◆ YOUR ASSIGNMENT:
Copy exactly the lines from the beginning of the data down to and including the line holding "26: (278, 129, 4.01)", without any pictures.

--- SOURCE MATERIAL Enclosed Below ---

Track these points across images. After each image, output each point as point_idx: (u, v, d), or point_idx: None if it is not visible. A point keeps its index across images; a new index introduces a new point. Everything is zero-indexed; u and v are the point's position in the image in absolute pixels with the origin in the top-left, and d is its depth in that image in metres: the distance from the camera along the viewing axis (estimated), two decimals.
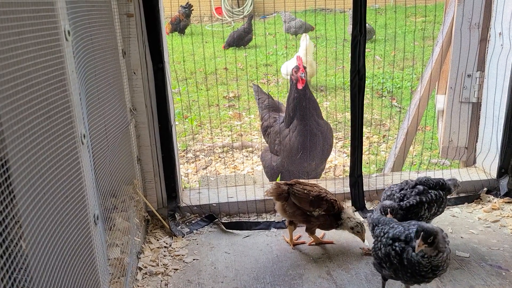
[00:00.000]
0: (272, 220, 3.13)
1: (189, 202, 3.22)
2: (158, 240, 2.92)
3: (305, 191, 2.72)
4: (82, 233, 1.73)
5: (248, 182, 4.56)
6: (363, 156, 3.31)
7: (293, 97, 3.86)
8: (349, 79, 3.05)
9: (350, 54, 3.01)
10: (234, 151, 5.87)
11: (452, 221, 3.07)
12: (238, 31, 10.79)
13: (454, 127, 3.70)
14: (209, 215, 3.16)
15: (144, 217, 2.96)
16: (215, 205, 3.23)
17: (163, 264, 2.68)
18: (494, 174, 3.43)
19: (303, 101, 3.81)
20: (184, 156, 5.61)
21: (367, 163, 5.11)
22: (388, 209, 2.50)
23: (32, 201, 1.36)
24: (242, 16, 14.00)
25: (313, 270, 2.61)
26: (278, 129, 4.01)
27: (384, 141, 5.89)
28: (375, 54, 8.63)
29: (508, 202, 3.25)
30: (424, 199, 2.56)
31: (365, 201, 3.28)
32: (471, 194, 3.38)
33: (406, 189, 2.62)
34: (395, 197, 2.60)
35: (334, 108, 6.77)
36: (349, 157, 3.27)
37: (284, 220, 2.99)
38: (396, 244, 2.09)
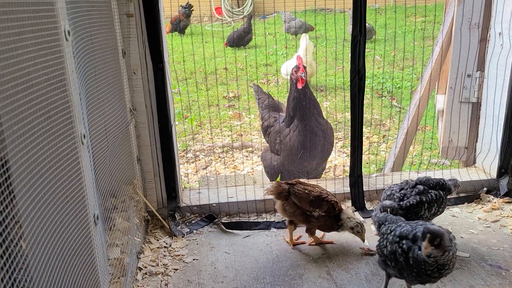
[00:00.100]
0: (272, 220, 3.13)
1: (189, 202, 3.22)
2: (158, 240, 2.92)
3: (306, 191, 2.72)
4: (82, 233, 1.73)
5: (248, 182, 4.56)
6: (363, 156, 3.31)
7: (293, 97, 3.86)
8: (349, 79, 3.05)
9: (350, 54, 3.01)
10: (234, 151, 5.87)
11: (452, 221, 3.07)
12: (238, 31, 10.79)
13: (454, 127, 3.70)
14: (209, 215, 3.16)
15: (144, 217, 2.96)
16: (215, 205, 3.23)
17: (163, 264, 2.68)
18: (494, 174, 3.43)
19: (303, 101, 3.81)
20: (184, 156, 5.61)
21: (367, 163, 5.11)
22: (388, 209, 2.50)
23: (32, 201, 1.36)
24: (242, 16, 14.00)
25: (313, 270, 2.61)
26: (279, 128, 4.01)
27: (384, 141, 5.89)
28: (375, 54, 8.63)
29: (508, 202, 3.25)
30: (424, 199, 2.56)
31: (365, 201, 3.28)
32: (471, 194, 3.38)
33: (406, 189, 2.62)
34: (395, 196, 2.60)
35: (334, 108, 6.77)
36: (349, 157, 3.27)
37: (284, 220, 2.99)
38: (404, 242, 2.06)
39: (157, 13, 2.74)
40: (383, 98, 7.48)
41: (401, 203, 2.55)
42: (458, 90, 3.60)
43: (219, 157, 5.74)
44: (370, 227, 3.01)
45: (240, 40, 10.73)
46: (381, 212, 2.55)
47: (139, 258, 2.69)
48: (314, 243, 2.86)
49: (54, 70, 1.53)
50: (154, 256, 2.73)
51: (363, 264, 2.64)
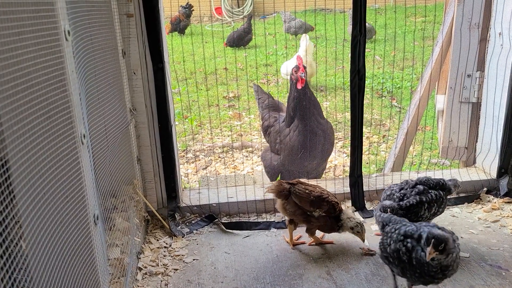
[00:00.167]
0: (272, 220, 3.13)
1: (189, 202, 3.22)
2: (158, 240, 2.92)
3: (307, 191, 2.72)
4: (82, 233, 1.73)
5: (248, 182, 4.56)
6: (363, 156, 3.31)
7: (293, 97, 3.86)
8: (349, 79, 3.05)
9: (350, 54, 3.01)
10: (234, 151, 5.87)
11: (452, 221, 3.07)
12: (238, 31, 10.79)
13: (454, 127, 3.70)
14: (209, 215, 3.16)
15: (144, 217, 2.96)
16: (215, 205, 3.23)
17: (163, 264, 2.68)
18: (494, 174, 3.43)
19: (303, 101, 3.81)
20: (184, 156, 5.61)
21: (367, 163, 5.11)
22: (388, 209, 2.50)
23: (32, 201, 1.36)
24: (242, 16, 14.00)
25: (313, 270, 2.61)
26: (279, 128, 4.01)
27: (384, 141, 5.89)
28: (375, 54, 8.63)
29: (508, 202, 3.25)
30: (424, 199, 2.56)
31: (365, 201, 3.28)
32: (471, 194, 3.38)
33: (406, 189, 2.62)
34: (395, 196, 2.60)
35: (334, 108, 6.77)
36: (349, 157, 3.27)
37: (284, 220, 2.99)
38: (408, 240, 2.05)
39: (157, 13, 2.74)
40: (383, 98, 7.48)
41: (401, 203, 2.55)
42: (458, 90, 3.60)
43: (219, 157, 5.74)
44: (370, 227, 3.02)
45: (240, 40, 10.73)
46: (381, 212, 2.55)
47: (139, 258, 2.69)
48: (314, 243, 2.86)
49: (54, 70, 1.53)
50: (154, 256, 2.73)
51: (363, 264, 2.64)
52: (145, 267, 2.63)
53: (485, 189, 3.39)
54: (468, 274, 2.50)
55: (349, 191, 3.28)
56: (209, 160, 5.59)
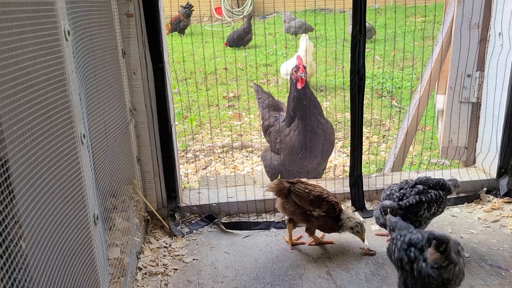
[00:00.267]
0: (272, 220, 3.13)
1: (189, 202, 3.22)
2: (158, 240, 2.92)
3: (307, 190, 2.72)
4: (82, 233, 1.73)
5: (248, 182, 4.57)
6: (363, 156, 3.31)
7: (293, 97, 3.86)
8: (349, 79, 3.05)
9: (350, 54, 3.01)
10: (234, 151, 5.87)
11: (452, 221, 3.07)
12: (238, 31, 10.79)
13: (454, 127, 3.70)
14: (209, 215, 3.16)
15: (144, 217, 2.96)
16: (215, 205, 3.23)
17: (163, 264, 2.68)
18: (494, 174, 3.43)
19: (303, 101, 3.81)
20: (184, 156, 5.61)
21: (367, 163, 5.11)
22: (388, 209, 2.50)
23: (32, 201, 1.36)
24: (241, 16, 14.00)
25: (313, 270, 2.61)
26: (279, 128, 4.01)
27: (384, 141, 5.89)
28: (375, 54, 8.64)
29: (508, 202, 3.25)
30: (423, 199, 2.56)
31: (365, 201, 3.28)
32: (471, 194, 3.38)
33: (406, 189, 2.62)
34: (394, 196, 2.60)
35: (334, 108, 6.77)
36: (349, 157, 3.27)
37: (284, 220, 2.99)
38: (412, 249, 1.99)
39: (157, 13, 2.74)
40: (383, 98, 7.48)
41: (401, 202, 2.55)
42: (458, 90, 3.61)
43: (219, 157, 5.74)
44: (370, 227, 3.02)
45: (240, 40, 10.73)
46: (381, 212, 2.55)
47: (139, 258, 2.69)
48: (314, 243, 2.86)
49: (54, 70, 1.53)
50: (154, 256, 2.73)
51: (363, 264, 2.64)
52: (145, 267, 2.63)
53: (485, 189, 3.39)
54: (468, 274, 2.50)
55: (349, 191, 3.28)
56: (209, 160, 5.59)
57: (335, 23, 9.49)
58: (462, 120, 3.67)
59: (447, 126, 3.71)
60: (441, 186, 2.67)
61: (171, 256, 2.77)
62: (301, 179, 2.87)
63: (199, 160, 5.63)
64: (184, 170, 5.30)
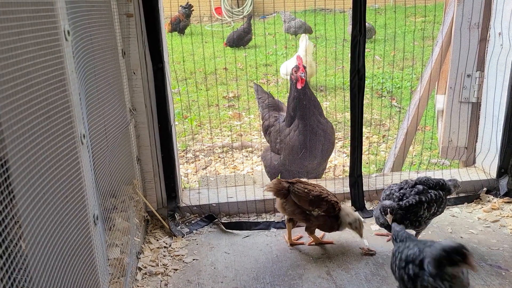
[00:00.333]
0: (272, 220, 3.13)
1: (189, 202, 3.22)
2: (157, 240, 2.92)
3: (306, 190, 2.72)
4: (82, 233, 1.73)
5: (248, 182, 4.56)
6: (362, 156, 3.31)
7: (293, 97, 3.86)
8: (348, 79, 3.05)
9: (349, 54, 3.01)
10: (234, 151, 5.87)
11: (452, 221, 3.07)
12: (238, 31, 10.79)
13: (454, 127, 3.70)
14: (209, 215, 3.16)
15: (143, 217, 2.96)
16: (214, 205, 3.23)
17: (163, 264, 2.68)
18: (493, 174, 3.43)
19: (303, 101, 3.81)
20: (183, 156, 5.60)
21: (367, 163, 5.11)
22: (388, 209, 2.50)
23: (32, 201, 1.36)
24: (241, 16, 14.00)
25: (313, 270, 2.61)
26: (279, 128, 4.01)
27: (383, 141, 5.89)
28: (374, 54, 8.63)
29: (508, 202, 3.25)
30: (423, 199, 2.56)
31: (365, 201, 3.28)
32: (471, 194, 3.38)
33: (406, 189, 2.62)
34: (394, 196, 2.60)
35: (333, 108, 6.77)
36: (349, 157, 3.27)
37: (284, 220, 2.99)
38: (410, 266, 1.92)
39: (157, 13, 2.74)
40: (383, 98, 7.48)
41: (401, 202, 2.55)
42: (458, 90, 3.61)
43: (219, 157, 5.74)
44: (370, 227, 3.02)
45: (239, 40, 10.73)
46: (381, 212, 2.55)
47: (139, 258, 2.69)
48: (313, 243, 2.86)
49: (53, 70, 1.53)
50: (153, 256, 2.73)
51: (362, 264, 2.64)
52: (145, 267, 2.63)
53: (485, 189, 3.39)
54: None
55: (349, 191, 3.28)
56: (209, 160, 5.59)
57: (335, 23, 9.49)
58: (462, 120, 3.67)
59: (447, 126, 3.71)
60: (441, 186, 2.67)
61: (171, 256, 2.76)
62: (301, 179, 2.87)
63: (199, 160, 5.63)
64: (184, 170, 5.30)
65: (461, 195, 3.37)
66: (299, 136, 3.82)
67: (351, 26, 3.04)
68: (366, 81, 3.07)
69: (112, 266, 2.21)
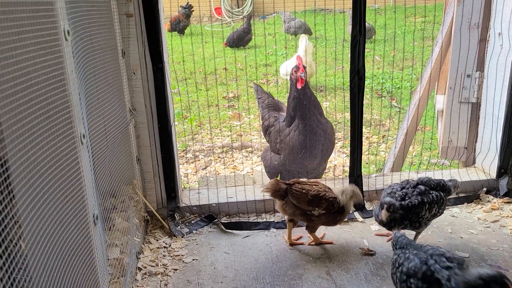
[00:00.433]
0: (272, 220, 3.13)
1: (189, 202, 3.22)
2: (157, 240, 2.92)
3: (304, 191, 2.70)
4: (82, 233, 1.73)
5: (248, 182, 4.57)
6: (362, 156, 3.31)
7: (293, 97, 3.86)
8: (348, 79, 3.05)
9: (349, 54, 3.01)
10: (234, 151, 5.87)
11: (452, 221, 3.07)
12: (238, 32, 10.79)
13: (454, 127, 3.70)
14: (209, 215, 3.16)
15: (143, 217, 2.96)
16: (214, 205, 3.23)
17: (163, 264, 2.68)
18: (493, 174, 3.43)
19: (303, 100, 3.81)
20: (183, 156, 5.60)
21: (367, 163, 5.11)
22: (385, 205, 2.49)
23: (31, 201, 1.36)
24: (241, 16, 14.00)
25: (313, 270, 2.61)
26: (279, 128, 4.01)
27: (383, 141, 5.89)
28: (374, 54, 8.64)
29: (508, 202, 3.25)
30: (425, 200, 2.55)
31: (365, 201, 3.28)
32: (471, 194, 3.38)
33: (408, 188, 2.60)
34: (397, 195, 2.57)
35: (333, 108, 6.77)
36: (349, 157, 3.27)
37: (284, 220, 2.99)
38: (411, 280, 1.87)
39: (157, 13, 2.74)
40: (383, 98, 7.48)
41: (403, 202, 2.53)
42: (458, 90, 3.61)
43: (219, 157, 5.74)
44: (370, 227, 3.02)
45: (239, 40, 10.73)
46: (380, 209, 2.55)
47: (139, 258, 2.69)
48: (313, 243, 2.86)
49: (53, 70, 1.53)
50: (153, 256, 2.73)
51: (362, 264, 2.64)
52: (145, 267, 2.63)
53: (484, 189, 3.39)
54: None
55: None
56: (208, 160, 5.59)
57: (335, 23, 9.49)
58: (462, 120, 3.67)
59: (447, 126, 3.71)
60: (441, 187, 2.66)
61: (171, 256, 2.76)
62: (299, 179, 2.85)
63: (199, 160, 5.63)
64: (184, 170, 5.30)
65: (461, 195, 3.37)
66: (299, 136, 3.82)
67: (351, 26, 3.04)
68: (366, 81, 3.07)
69: (111, 266, 2.21)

--- End of Enclosed SOURCE MATERIAL ---

◆ REPLY TO THE EXERCISE:
Track these points across images. After each image, output each point as point_idx: (u, v, d), or point_idx: None if it is not visible. A point keeps its index across images; a new index introduces a new point. Everything is zero-indexed; u and v are the point's position in the image in absolute pixels with the origin in the top-left, and d is its depth in that image in metres: the distance from the camera along the viewing axis (estimated), two decimals.
[00:00.000]
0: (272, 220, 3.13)
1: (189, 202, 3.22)
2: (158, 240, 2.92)
3: (305, 191, 2.72)
4: (82, 233, 1.73)
5: (248, 182, 4.56)
6: (363, 156, 3.31)
7: (293, 97, 3.86)
8: (349, 79, 3.05)
9: (350, 54, 3.01)
10: (234, 151, 5.87)
11: (452, 221, 3.07)
12: (238, 31, 10.79)
13: (454, 127, 3.70)
14: (209, 215, 3.16)
15: (144, 217, 2.96)
16: (215, 205, 3.23)
17: (163, 264, 2.68)
18: (494, 174, 3.43)
19: (303, 101, 3.81)
20: (184, 156, 5.61)
21: (367, 163, 5.11)
22: (388, 209, 2.50)
23: (32, 201, 1.36)
24: (242, 16, 14.00)
25: (313, 270, 2.61)
26: (278, 129, 4.01)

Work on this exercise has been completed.